Selected passage =>
----
When the Kemps finished filming and rejoined the band to begin rehearsals for the album's tour, the camaraderie between them and the other members was gone. (Note: "I understood how awful this must have been for the other three, but it still hurt when Martin and I walked back into rehearsals only two days after finishing the movie, and no one expressed any interest in what we'd done over the past eight weeks.") Hadley wrote, "Since the early days, John had always been close to Gary, but that was no longer the case," which Hadley blamed on Kemp's choice to programme the drums. (Note: "John was as thrown as I was by what was happening. His passion was playing. He was used to going into the studio and making a noise. He loved the blood, sweat and tears of it all. For him, music was, and is, a visceral experience. On Heart Like a Sky, playing was secondary. It was a case of, 'Let's just go through another eighty-two snare drum sounds and see if we can find a good one . . .' It drove him mad.") Kemp was hurt by the loss of the friendship. (Note: "For me, the saddest loss of all was my friendship with John. We'd been room-buddies, housemates, and confidants.") As they toured, the Kemps stayed at the front of the bus while Hadley, Keeble and Norman stayed in the TV room at the back. (Note: "Now, as the tour rolled itself out, we found ourselves permanently at different ends of the bus. I’d sit at the front with Martin, and find my escape in books, while John, Tony and Steve claimed the TV room at the back.") The stress of trying to keep the band together was so high for Dagger that he required hospitalisation. (Note: "We were all hiding, protecting ourselves in case of an explosion. For Dagger, it manifested itself physically. While he tried desperately to hold everything together, his body decided that it had had enough. One day it suddenly crashed and he found himself trapped hopelessly in a hospital bed, with a system that desperately needed some peace and quiet.")
----
Data excerpts =>
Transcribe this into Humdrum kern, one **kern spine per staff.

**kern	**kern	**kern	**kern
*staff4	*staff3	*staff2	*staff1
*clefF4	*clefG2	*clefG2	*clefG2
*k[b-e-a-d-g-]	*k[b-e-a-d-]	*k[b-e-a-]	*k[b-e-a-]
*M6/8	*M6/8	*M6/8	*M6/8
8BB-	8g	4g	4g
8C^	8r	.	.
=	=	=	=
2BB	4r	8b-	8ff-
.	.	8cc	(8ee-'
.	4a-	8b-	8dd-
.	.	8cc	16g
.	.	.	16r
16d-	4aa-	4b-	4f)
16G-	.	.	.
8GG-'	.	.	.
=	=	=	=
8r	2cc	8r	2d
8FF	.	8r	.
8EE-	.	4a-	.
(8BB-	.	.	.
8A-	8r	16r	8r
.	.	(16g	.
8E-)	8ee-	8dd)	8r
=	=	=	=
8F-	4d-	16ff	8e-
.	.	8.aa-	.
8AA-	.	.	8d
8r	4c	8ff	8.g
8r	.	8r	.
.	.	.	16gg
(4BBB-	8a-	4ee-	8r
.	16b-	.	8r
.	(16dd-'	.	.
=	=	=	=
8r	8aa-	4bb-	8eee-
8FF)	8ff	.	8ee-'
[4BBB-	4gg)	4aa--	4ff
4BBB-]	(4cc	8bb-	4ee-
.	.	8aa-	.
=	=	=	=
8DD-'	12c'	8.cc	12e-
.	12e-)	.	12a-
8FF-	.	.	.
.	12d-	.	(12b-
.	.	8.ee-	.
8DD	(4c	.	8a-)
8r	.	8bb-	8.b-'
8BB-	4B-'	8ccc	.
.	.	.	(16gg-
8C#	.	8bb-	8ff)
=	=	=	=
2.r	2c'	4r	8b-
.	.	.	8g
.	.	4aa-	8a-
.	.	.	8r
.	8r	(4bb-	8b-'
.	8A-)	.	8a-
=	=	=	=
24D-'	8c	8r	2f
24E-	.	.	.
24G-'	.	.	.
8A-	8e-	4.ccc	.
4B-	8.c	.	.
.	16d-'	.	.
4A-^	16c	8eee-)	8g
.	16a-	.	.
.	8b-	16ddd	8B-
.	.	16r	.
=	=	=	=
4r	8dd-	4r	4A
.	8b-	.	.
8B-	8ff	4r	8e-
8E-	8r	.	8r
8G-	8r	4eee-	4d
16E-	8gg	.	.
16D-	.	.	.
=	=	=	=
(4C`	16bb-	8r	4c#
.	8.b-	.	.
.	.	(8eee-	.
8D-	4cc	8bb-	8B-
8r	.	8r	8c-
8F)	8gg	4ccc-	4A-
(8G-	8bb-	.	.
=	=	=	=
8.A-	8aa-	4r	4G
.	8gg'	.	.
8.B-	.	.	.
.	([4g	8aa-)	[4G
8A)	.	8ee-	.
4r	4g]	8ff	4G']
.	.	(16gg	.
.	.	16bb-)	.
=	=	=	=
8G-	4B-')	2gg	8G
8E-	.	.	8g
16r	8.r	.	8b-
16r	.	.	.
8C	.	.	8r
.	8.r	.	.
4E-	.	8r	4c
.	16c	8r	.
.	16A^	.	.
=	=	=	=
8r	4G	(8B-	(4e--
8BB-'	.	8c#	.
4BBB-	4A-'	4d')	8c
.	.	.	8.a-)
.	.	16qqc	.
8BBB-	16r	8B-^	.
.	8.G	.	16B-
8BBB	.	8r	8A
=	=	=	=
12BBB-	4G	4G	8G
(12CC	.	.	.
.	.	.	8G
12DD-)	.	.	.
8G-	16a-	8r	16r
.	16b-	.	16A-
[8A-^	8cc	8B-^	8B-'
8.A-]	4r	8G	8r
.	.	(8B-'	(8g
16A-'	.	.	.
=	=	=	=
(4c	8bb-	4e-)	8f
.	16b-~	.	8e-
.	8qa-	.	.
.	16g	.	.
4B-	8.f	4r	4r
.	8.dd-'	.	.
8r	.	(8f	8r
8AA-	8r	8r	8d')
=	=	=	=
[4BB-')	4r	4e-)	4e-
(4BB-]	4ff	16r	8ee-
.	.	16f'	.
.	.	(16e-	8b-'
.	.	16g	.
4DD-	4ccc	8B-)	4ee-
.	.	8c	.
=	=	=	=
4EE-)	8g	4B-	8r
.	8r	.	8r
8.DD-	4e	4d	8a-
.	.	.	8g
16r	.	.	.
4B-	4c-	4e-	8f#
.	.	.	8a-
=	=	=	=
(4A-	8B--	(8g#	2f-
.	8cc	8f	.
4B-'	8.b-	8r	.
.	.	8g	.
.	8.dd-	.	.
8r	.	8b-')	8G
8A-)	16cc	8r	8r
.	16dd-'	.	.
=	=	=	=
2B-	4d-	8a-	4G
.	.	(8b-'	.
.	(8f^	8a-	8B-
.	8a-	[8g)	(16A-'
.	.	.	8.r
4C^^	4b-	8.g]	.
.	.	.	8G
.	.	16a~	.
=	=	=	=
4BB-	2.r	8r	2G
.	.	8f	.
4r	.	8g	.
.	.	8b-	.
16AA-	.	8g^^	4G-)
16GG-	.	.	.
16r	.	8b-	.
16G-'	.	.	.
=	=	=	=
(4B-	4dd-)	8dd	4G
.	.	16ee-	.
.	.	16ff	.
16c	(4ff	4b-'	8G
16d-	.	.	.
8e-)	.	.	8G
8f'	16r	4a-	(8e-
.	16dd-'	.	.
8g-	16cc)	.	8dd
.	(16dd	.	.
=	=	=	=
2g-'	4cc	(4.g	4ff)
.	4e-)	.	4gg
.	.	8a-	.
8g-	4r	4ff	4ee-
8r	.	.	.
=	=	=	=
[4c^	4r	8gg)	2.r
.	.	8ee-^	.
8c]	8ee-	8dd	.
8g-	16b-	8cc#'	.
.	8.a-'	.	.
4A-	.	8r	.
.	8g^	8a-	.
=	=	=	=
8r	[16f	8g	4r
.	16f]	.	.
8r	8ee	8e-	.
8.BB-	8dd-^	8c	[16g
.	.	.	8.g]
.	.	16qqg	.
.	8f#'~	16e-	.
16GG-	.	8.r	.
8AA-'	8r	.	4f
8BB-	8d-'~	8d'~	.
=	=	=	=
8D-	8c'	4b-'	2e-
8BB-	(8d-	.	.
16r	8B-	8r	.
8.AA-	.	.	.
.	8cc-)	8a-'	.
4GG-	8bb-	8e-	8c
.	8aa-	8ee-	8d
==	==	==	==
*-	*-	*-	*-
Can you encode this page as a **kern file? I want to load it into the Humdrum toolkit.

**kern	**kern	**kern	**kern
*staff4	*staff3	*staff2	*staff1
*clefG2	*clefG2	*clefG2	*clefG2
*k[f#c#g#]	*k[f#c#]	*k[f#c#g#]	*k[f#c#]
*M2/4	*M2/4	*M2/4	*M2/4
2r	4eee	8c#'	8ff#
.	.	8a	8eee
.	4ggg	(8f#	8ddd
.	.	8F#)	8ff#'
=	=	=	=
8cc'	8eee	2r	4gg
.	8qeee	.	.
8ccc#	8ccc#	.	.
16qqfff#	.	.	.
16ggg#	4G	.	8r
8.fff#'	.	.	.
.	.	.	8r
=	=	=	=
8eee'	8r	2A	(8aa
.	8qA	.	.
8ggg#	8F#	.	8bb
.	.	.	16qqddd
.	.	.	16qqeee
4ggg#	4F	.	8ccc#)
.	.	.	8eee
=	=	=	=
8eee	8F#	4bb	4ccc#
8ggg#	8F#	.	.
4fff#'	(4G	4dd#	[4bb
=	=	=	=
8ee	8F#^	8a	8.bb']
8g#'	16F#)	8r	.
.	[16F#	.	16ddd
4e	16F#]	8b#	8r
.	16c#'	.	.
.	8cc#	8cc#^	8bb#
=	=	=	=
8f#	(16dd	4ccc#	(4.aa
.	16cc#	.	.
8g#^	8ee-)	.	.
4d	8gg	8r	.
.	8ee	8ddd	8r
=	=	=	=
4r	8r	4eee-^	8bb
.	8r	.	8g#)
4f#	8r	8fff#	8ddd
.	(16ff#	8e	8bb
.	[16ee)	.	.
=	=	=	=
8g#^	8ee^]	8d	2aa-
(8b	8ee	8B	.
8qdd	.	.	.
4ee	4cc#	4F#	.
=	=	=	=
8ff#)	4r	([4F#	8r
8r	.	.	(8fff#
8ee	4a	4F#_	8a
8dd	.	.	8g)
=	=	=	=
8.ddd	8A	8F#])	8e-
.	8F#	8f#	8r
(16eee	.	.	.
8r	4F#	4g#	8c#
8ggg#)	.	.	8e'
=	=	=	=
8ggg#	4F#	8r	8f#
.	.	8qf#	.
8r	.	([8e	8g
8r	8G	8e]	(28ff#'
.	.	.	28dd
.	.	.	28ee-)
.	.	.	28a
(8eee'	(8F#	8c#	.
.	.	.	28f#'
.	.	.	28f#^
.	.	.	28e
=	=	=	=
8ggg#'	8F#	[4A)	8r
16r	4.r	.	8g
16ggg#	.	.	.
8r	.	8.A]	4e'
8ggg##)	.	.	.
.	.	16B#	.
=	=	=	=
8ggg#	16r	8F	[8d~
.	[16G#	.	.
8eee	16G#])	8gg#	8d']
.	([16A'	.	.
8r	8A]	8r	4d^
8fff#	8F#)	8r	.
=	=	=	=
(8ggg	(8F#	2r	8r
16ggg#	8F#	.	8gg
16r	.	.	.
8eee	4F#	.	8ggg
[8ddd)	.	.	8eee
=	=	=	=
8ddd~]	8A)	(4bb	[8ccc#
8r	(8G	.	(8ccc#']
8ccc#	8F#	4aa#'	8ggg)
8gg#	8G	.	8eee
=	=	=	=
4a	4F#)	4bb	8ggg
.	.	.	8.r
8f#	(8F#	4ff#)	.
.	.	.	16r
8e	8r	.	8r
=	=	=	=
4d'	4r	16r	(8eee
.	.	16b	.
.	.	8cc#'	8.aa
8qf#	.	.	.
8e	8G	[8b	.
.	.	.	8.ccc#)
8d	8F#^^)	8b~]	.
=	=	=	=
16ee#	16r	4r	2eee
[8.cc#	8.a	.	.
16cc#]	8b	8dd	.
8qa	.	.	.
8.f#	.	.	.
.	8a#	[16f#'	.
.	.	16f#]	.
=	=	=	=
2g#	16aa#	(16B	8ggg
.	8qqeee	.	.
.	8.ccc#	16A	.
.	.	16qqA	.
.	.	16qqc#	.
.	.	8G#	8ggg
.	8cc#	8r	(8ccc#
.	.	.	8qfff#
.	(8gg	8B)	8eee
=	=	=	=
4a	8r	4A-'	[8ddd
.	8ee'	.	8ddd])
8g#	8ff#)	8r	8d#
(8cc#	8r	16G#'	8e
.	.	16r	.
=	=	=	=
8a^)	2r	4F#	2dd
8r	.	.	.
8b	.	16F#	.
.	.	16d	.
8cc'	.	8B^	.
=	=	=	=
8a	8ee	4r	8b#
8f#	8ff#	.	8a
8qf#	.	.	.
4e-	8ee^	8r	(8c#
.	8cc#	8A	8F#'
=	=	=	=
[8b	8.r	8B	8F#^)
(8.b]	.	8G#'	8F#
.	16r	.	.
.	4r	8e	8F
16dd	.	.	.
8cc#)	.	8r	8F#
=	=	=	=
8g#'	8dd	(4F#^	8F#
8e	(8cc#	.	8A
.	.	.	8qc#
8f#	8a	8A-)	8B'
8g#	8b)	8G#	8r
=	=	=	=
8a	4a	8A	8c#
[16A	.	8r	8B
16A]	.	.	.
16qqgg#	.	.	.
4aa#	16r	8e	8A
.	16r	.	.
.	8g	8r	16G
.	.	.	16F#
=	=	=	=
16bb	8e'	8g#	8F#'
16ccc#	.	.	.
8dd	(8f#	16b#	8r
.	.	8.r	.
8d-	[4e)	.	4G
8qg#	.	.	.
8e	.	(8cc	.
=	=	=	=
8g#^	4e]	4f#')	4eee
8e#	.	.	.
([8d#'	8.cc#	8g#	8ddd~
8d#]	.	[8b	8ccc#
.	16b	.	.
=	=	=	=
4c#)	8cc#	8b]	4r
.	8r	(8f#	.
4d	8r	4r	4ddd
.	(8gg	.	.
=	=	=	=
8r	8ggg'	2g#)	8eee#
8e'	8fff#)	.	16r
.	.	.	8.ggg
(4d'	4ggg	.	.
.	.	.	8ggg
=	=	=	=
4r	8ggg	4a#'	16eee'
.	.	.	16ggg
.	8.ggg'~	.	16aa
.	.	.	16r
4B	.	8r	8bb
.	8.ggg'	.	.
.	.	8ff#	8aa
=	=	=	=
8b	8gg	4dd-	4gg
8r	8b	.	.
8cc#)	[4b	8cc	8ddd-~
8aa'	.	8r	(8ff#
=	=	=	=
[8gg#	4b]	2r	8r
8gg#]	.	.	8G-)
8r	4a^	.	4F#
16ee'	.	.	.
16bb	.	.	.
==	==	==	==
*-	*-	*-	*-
----
Tasks to carry out =>
A) In the passage about the band's tour, where on the bus did Hadley, Keeble and Norman stay?
B) Write a continuation of the passage about the band's tour, starting after its last sentence.
The data comes from a different source than the text.

Solved tasks =>
A) In the TV room at the back of the bus.

B)
==Commercial performance==
Heart Like a Sky entered the UK Albums Chart on 24 September 1989 to begin a chart run of three weeks, the first of which was spent in its peak position at number 31. It was their lowest charting album of new material and the only one not to receive gold certification from the British Phonographic Industry. It also reached number five in Italy, number 27 in the Netherlands, number 29 in Germany, number 35 in Spain, number 47 in Sweden, and number 96 in Australia.

==Critical response==

Record Mirrors Robin Smith wrote, "This album is chocolate box Spandau. The work of once angry young men who've grown up into sleek executives." He liked "Be Free with Your Love" and "Raw" but not "Empty Spaces" or "Windy Town". He concluded, "Heart Like a Sky is safe, solid and accessible. It smooths your collar, but it doesn't bite at your ankles."

Professional ratings
Review scores
| Source | Rating |
| AllMusic | Star |
| Record Mirror | Star |

==Singles==
"Raw" debuted on the UK Singles Chart dated 3 September 1988 and peaked at number 47 during its 3 weeks there, making it their lowest charting single to date. It also reached number 11 in Italy, number 22 in Belgium, number 23 in the Netherlands
and number 79 in Australia. The 1987 film Angel Heart inspired the song itself as well as its music video. The single received mostly positive reviews, with one critic writing that it was "probably their best offering yet" and another describing it as "the stuff of which great comebacks are made."

"Be Free with Your Love" was released as the second single almost a year later, on 14 August 1989. It only performed slightly better than "Raw" in the UK, peaking at number 42. It also reached number 11 in Italy, number 37 in Belgium, number 44 in the Netherlands, number 52 in West Germany and number 110 in Australia. Its music video was filmed in Los Angeles. The single received mostly negative reviews upon its release.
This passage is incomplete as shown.